> _Problem requirements_
All that is wanted is the exact text of the lines below from the one with "thumb ip: (419, 189)" through the one with "Left hand at", inclusive, minus any pictures.

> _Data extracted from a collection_
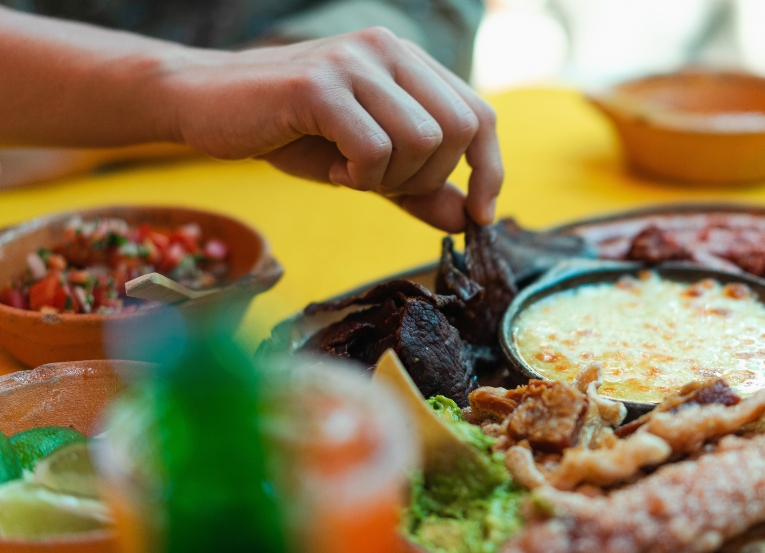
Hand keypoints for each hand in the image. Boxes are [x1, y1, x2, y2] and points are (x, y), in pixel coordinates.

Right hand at [167, 27, 502, 231]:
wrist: (206, 106)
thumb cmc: (290, 134)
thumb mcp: (367, 168)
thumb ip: (419, 189)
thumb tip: (470, 220)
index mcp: (407, 63)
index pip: (479, 114)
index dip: (489, 169)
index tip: (481, 214)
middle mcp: (388, 51)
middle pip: (458, 129)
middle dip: (429, 178)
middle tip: (381, 184)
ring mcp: (354, 62)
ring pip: (421, 140)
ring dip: (390, 179)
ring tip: (350, 173)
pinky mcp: (319, 85)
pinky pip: (374, 148)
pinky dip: (360, 176)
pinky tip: (333, 168)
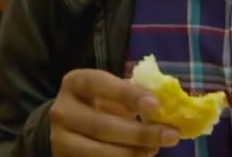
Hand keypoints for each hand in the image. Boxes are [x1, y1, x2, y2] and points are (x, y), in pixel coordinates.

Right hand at [49, 69, 179, 156]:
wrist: (68, 125)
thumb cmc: (98, 102)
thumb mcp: (110, 90)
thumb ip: (132, 93)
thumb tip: (166, 105)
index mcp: (75, 83)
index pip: (99, 84)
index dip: (127, 94)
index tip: (155, 105)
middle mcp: (62, 111)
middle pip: (101, 125)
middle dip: (140, 133)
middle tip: (171, 135)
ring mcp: (60, 140)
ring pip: (98, 152)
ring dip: (133, 153)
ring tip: (155, 149)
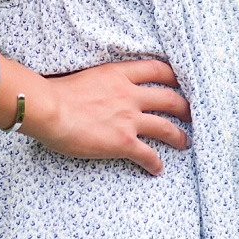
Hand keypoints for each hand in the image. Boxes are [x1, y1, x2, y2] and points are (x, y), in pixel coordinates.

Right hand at [22, 57, 190, 176]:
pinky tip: (157, 169)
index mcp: (117, 75)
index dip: (172, 76)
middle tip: (190, 114)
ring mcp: (129, 119)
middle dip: (184, 108)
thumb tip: (95, 89)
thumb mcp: (82, 76)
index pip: (156, 69)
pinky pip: (148, 155)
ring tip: (185, 142)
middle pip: (170, 99)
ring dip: (179, 137)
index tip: (178, 82)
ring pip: (167, 128)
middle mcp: (129, 95)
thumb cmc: (54, 92)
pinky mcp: (124, 142)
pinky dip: (155, 163)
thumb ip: (97, 82)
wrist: (48, 109)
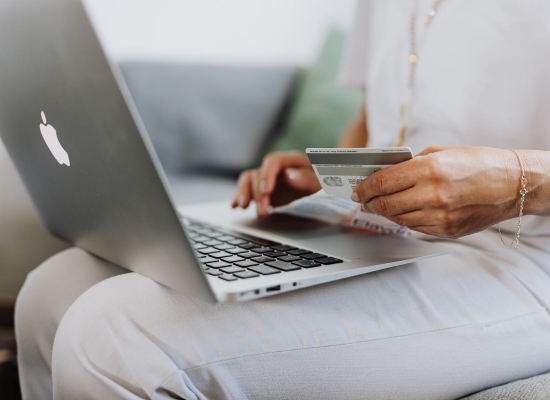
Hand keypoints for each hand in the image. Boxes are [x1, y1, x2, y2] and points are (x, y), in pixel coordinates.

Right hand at [232, 151, 320, 216]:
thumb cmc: (326, 183)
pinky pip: (247, 190)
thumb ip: (308, 179)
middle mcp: (277, 167)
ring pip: (249, 180)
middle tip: (263, 211)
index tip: (266, 191)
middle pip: (259, 174)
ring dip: (244, 194)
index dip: (267, 175)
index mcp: (292, 160)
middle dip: (258, 194)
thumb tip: (289, 175)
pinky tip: (235, 206)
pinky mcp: (263, 190)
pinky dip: (240, 197)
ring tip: (243, 207)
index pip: (273, 162)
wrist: (326, 189)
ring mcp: (268, 178)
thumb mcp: (323, 182)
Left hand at [352, 146, 520, 237]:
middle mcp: (433, 195)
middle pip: (385, 204)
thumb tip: (383, 174)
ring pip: (397, 218)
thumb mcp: (440, 152)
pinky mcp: (447, 230)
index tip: (357, 190)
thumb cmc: (478, 163)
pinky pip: (415, 227)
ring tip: (380, 205)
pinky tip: (404, 211)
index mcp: (429, 169)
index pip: (382, 182)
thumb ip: (410, 164)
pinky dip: (405, 219)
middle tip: (362, 200)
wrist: (513, 184)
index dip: (364, 188)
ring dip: (385, 212)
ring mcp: (440, 216)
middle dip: (368, 202)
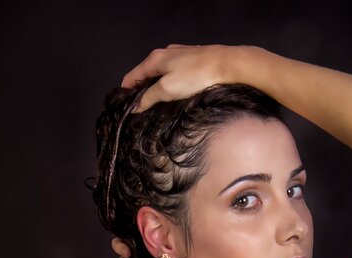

> _Written response_
thumb ip: (419, 189)
thumb tip: (470, 220)
index mcp: (407, 63)
index pip: (479, 114)
index dip: (489, 169)
index tip: (481, 214)
middle mcp: (388, 51)
middle pip: (458, 129)
middle dip: (429, 178)
middle tip: (381, 184)
ring mcp: (354, 62)
ring pip: (421, 140)
ring dip: (390, 179)
ring tip: (350, 173)
pinky mcp: (319, 85)
pinky pip: (374, 148)
pinky dip: (360, 176)
pinky tip: (333, 168)
Hand keypoints for each hand in the image. Boxes are [x1, y1, x2, y2] and points are (x, y), in pixel coordinates.

Right hand at [49, 69, 179, 156]:
wrist: (68, 125)
thumb cmc: (98, 102)
thumb mcp: (110, 90)
thumb ip: (132, 93)
thumb tip: (166, 105)
index mcp: (75, 83)
index pip: (99, 84)
index dip: (127, 94)
index tip: (155, 105)
middle mcp: (62, 111)
middle pip: (101, 125)
middle dip: (140, 133)
middle tip: (171, 135)
ring mcp: (60, 140)
ring pip: (98, 152)
ring dip: (133, 153)
ring tip: (155, 149)
Hand keypoints for each hand in the image. Boxes are [x1, y1, x2, y2] and points are (x, y), in pixel coordinates.

Right hand at [22, 57, 190, 176]:
pinky tip: (157, 169)
index mcp: (117, 75)
index dip: (172, 76)
middle tip: (190, 114)
ring mcp: (129, 119)
middle dip: (184, 108)
thumb tip: (95, 89)
thumb mcp: (82, 76)
index pip: (156, 69)
pinky pip: (148, 155)
ring tip: (185, 142)
middle pip: (170, 99)
ring dip: (179, 137)
index tip: (178, 82)
ring pip: (167, 128)
middle mcp: (129, 95)
thumb cmc: (54, 92)
pinky mcp: (124, 142)
pinky dip: (155, 163)
thumb ip: (97, 82)
wrist: (48, 109)
Hand keypoints for each hand in the image. Boxes are [x1, y1, x2, y2] and points are (x, y), in pixel coordinates.

Right hand at [232, 151, 320, 216]:
thumb cmc: (326, 183)
pinky pip: (247, 190)
thumb ip: (308, 179)
middle mcp: (277, 167)
ring pip: (249, 180)
middle tip: (263, 211)
index tip: (266, 191)
middle pip: (259, 174)
ring dip: (244, 194)
index dip: (267, 175)
index mcp: (292, 160)
middle dip: (258, 194)
thumb tip: (289, 175)
pinky tip: (235, 206)
pinky mcp: (263, 190)
pinky dip: (240, 197)
ring tip: (243, 207)
index pip: (273, 162)
wrist: (326, 189)
ring mcp: (268, 178)
thumb mcp: (323, 182)
Left hand at [352, 146, 520, 237]:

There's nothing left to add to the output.